Abstract
Permanent downhole gauge data provide us with reservoir information in space and time and aid in well and reservoir management. Interpretation of permanent downhole gauge data is a fairly new problem and several outstanding issues remain in this area.
This paper addresses some of the challenges in analyzing flow rate data and pressure data from permanent downhole gauges - development of improved algorithms for reliable and accurate identification of transient break points (to separate transients into relevant subsections), and investigating the impact of continuous downhole rate data in analyzing well tests.
We tested four different algorithms, one based on the stationary Harr wavelet transform method and others based on nonwavelet approaches such as Savitzky-Golay Smoothing Filters and a novel pattern recognition approach called the Segmentation Method. These four methods were developed for accurate and reliable identification of break points using both pressure and rate data.

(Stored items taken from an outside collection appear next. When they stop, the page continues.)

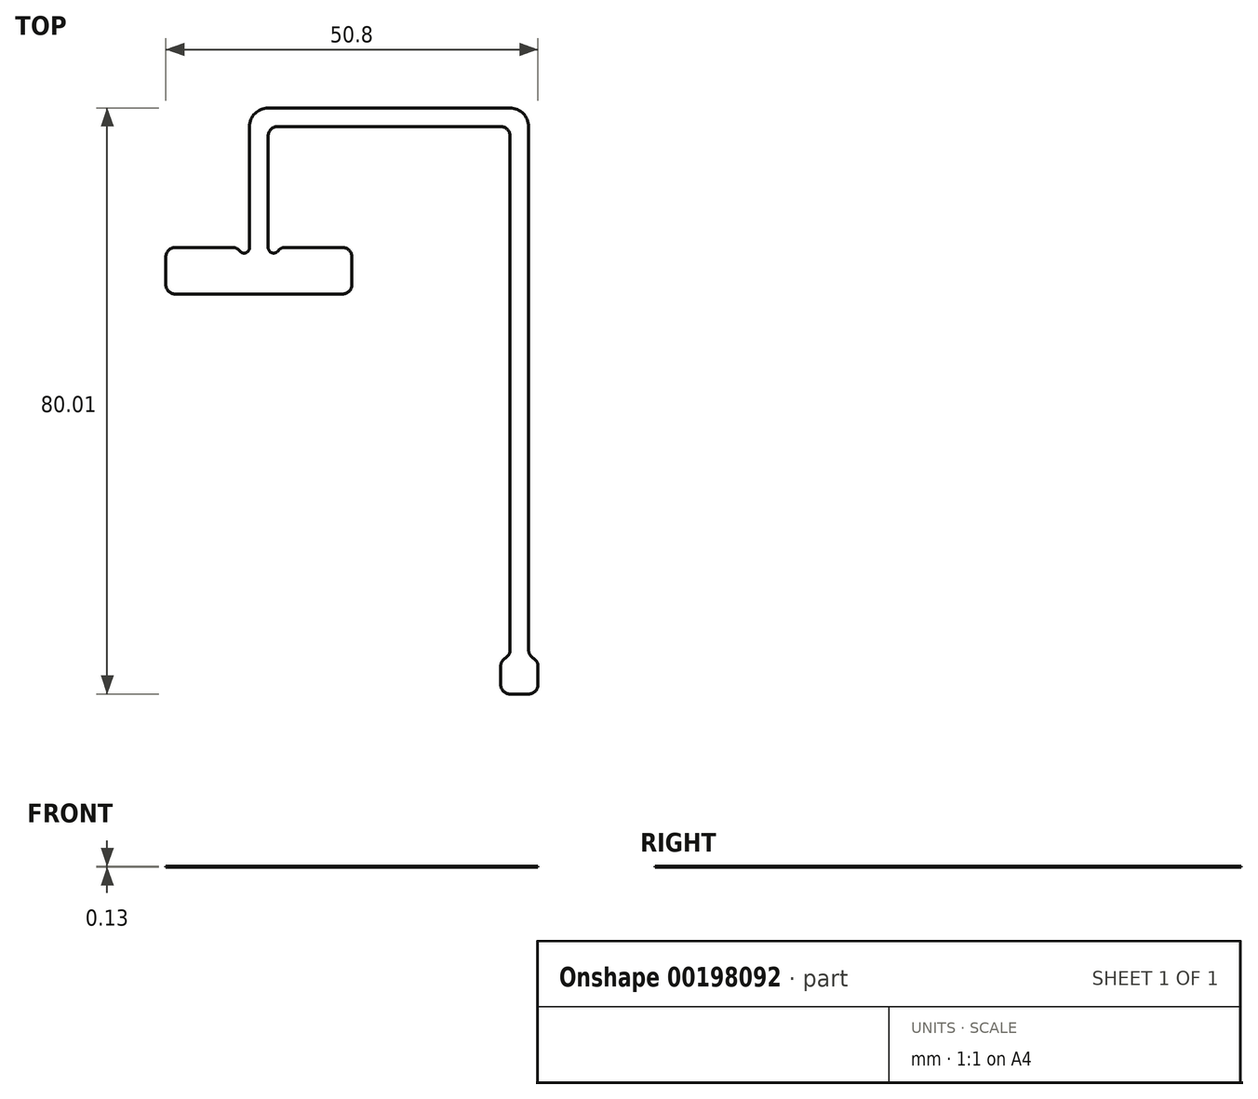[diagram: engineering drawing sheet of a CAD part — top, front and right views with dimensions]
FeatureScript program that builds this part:
annotation { "Feature Type Name" : "Feature", "Feature Type Description" : "" }
export const myFeature = defineFeature(function(context is Context, id is Id, definition is map)
    precondition{}
    {
        {
            var Q0;
            Q0=qCreatedBy(makeId("Top.planeOp"),FACE);
            var sketch = newSketch(context, id + "F0", { "sketchPlane" : qUnion([Q0])});
            skLineSegment(sketch, "E0.bottom", {"start": v(1.27, 0) * mm, "end": v(24.13, 0) * mm});
            skLineSegment(sketch, "E0.top", {"start": v(1.27, 6.35) * mm, "end": v(9.2, 6.35) * mm});
            skLineSegment(sketch, "E0.left", {"start": v(0, 1.27) * mm, "end": v(0, 5.08) * mm});
            skLineSegment(sketch, "E0.right", {"start": v(25.4, 1.27) * mm, "end": v(25.4, 5.08) * mm});
            skPoint(sketch, "E1.visualSharp", {"position": v(0, 6.35) * mm});
            skArc(sketch, "E1.filletArc", {"start": v(1.27, 6.35) * mm, "mid": v(0.37, 5.98) * mm, "end": v(0, 5.08) * mm});
            skPoint(sketch, "E2.visualSharp", {"position": v(0, 0) * mm});
            skArc(sketch, "E2.filletArc", {"start": v(0, 1.27) * mm, "mid": v(0.37, 0.37) * mm, "end": v(1.27, 0) * mm});
            skPoint(sketch, "E3.visualSharp", {"position": v(25.4, 6.35) * mm});
            skArc(sketch, "E3.filletArc", {"start": v(25.4, 5.08) * mm, "mid": v(25.03, 5.98) * mm, "end": v(24.13, 6.35) * mm});
            skPoint(sketch, "E4.visualSharp", {"position": v(25.4, 0) * mm});
            skArc(sketch, "E4.filletArc", {"start": v(24.13, 0) * mm, "mid": v(25.03, 0.37) * mm, "end": v(25.4, 1.27) * mm});
            skLineSegment(sketch, "E5", {"start": v(12.7, 6.35) * mm, "end": v(12.7, 24.13) * mm, "construction": true});
            skLineSegment(sketch, "E6", {"start": v(12.7, 24.13) * mm, "end": v(48.26, 24.13) * mm, "construction": true});
            skLineSegment(sketch, "E7", {"start": v(48.26, 24.13) * mm, "end": v(48.26, -52.07) * mm, "construction": true});
            skLineSegment(sketch, "E8.bottom", {"start": v(49.53, -54.61) * mm, "end": v(47, -54.61) * mm});
            skLineSegment(sketch, "E8.top", {"start": v(49.53, -49.53) * mm, "end": v(47, -49.53) * mm, "construction": true});
            skLineSegment(sketch, "E8.left", {"start": v(50.8, -53.34) * mm, "end": v(50.8, -50.8) * mm});
            skLineSegment(sketch, "E8.right", {"start": v(45.72, -53.34) * mm, "end": v(45.72, -50.8) * mm});
            skPoint(sketch, "E8.middle", {"position": v(48.26, -52.07) * mm});
            skLineSegment(sketch, "E9.0", {"start": v(13.97, 6.35) * mm, "end": v(13.97, 21.59) * mm});
            skLineSegment(sketch, "E10.0", {"start": v(11.43, 6.35) * mm, "end": v(11.43, 22.86) * mm});
            skLineSegment(sketch, "E11.0", {"start": v(15.24, 22.86) * mm, "end": v(45.72, 22.86) * mm});
            skLineSegment(sketch, "E12.0", {"start": v(13.97, 25.4) * mm, "end": v(46.99, 25.4) * mm});
            skLineSegment(sketch, "E13.0", {"start": v(46.99, 21.59) * mm, "end": v(47, -48.6) * mm});
            skLineSegment(sketch, "E14.0", {"start": v(49.53, 22.86) * mm, "end": v(49.53, -48.6) * mm});
            skPoint(sketch, "E15.visualSharp", {"position": v(11.43, 25.4) * mm});
            skArc(sketch, "E15.filletArc", {"start": v(13.97, 25.4) * mm, "mid": v(12.17, 24.66) * mm, "end": v(11.43, 22.86) * mm});
            skArc(sketch, "E16.filletArc", {"start": v(15.24, 22.86) * mm, "mid": v(14.34, 22.49) * mm, "end": v(13.97, 21.59) * mm});
            skPoint(sketch, "E17.visualSharp", {"position": v(46.99, 22.86) * mm});
            skArc(sketch, "E17.filletArc", {"start": v(46.99, 21.59) * mm, "mid": v(46.62, 22.49) * mm, "end": v(45.72, 22.86) * mm});
            skPoint(sketch, "E18.visualSharp", {"position": v(49.53, 25.4) * mm});
            skArc(sketch, "E18.filletArc", {"start": v(49.53, 22.86) * mm, "mid": v(48.79, 24.66) * mm, "end": v(46.99, 25.4) * mm});
            skPoint(sketch, "E19.visualSharp", {"position": v(45.72, -49.53) * mm});
            skArc(sketch, "E19.filletArc", {"start": v(46.36, -49.7) * mm, "mid": v(45.9, -50.16) * mm, "end": v(45.72, -50.8) * mm});
            skPoint(sketch, "E20.visualSharp", {"position": v(50.8, -49.53) * mm});
            skArc(sketch, "E20.filletArc", {"start": v(50.8, -50.8) * mm, "mid": v(50.63, -50.16) * mm, "end": v(50.17, -49.7) * mm});
            skPoint(sketch, "E21.visualSharp", {"position": v(45.72, -54.61) * mm});
            skArc(sketch, "E21.filletArc", {"start": v(45.72, -53.34) * mm, "mid": v(46.1, -54.24) * mm, "end": v(47, -54.61) * mm});
            skPoint(sketch, "E22.visualSharp", {"position": v(50.8, -54.61) * mm});
            skArc(sketch, "E22.filletArc", {"start": v(49.53, -54.61) * mm, "mid": v(50.43, -54.24) * mm, "end": v(50.8, -53.34) * mm});
            skArc(sketch, "E23.filletArc", {"start": v(46.36, -49.7) * mm, "mid": v(46.82, -49.24) * mm, "end": v(47, -48.6) * mm});
            skArc(sketch, "E24.filletArc", {"start": v(49.53, -48.6) * mm, "mid": v(49.7, -49.24) * mm, "end": v(50.17, -49.7) * mm});
            skArc(sketch, "E25", {"start": v(10.04, 5.91) * mm, "mid": v(10.9, 5.62) * mm, "end": v(11.43, 6.35) * mm});
            skPoint(sketch, "E26.visualSharp", {"position": v(9.9, 6.35) * mm});
            skArc(sketch, "E26.filletArc", {"start": v(10.04, 5.91) * mm, "mid": v(9.68, 6.23) * mm, "end": v(9.2, 6.35) * mm});
            skArc(sketch, "E27", {"start": v(13.97, 6.35) * mm, "mid": v(14.5, 5.62) * mm, "end": v(15.36, 5.91) * mm});
            skLineSegment(sketch, "E28.trimOffspring", {"start": v(16.2, 6.35) * mm, "end": v(24.13, 6.35) * mm});
            skPoint(sketch, "E29.visualSharp", {"position": v(15.5, 6.35) * mm});
            skArc(sketch, "E29.filletArc", {"start": v(16.2, 6.35) * mm, "mid": v(15.72, 6.23) * mm, "end": v(15.36, 5.91) * mm});
            skLineSegment(sketch, "E30", {"start": v(10.67, 6.35) * mm, "end": v(14.73, 6.35) * mm, "construction": true});
            skSolve(sketch);
        }
        {
            var Q0;
            Q0 = qSketchRegion(id + "F0", true);
            extrude(context, id + "F1", {"entities" : qUnion([Q0]), "depth" : 0.13 * mm});
        }
    });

The new methods developed in this paper were applied to real field data and the results were compared to the spline wavelet-based approach. All the nonwavelet approaches showed significant improvement over the wavelet-based method in identifying the true break points and avoiding false break points, thus reducing manual editing of break points. Also, significant difference in the estimates of permeability and skin was observed by using continuous rate information instead of average rate data for interpreting transient pressure data.
These new algorithms find their application in the interpretation of permanent downhole gauge data using conventional well test interpretation methods, to obtain dynamic information about changes in properties of the well and reservoir. The use of continuous downhole rate data can have significant advantage in well test interpretation.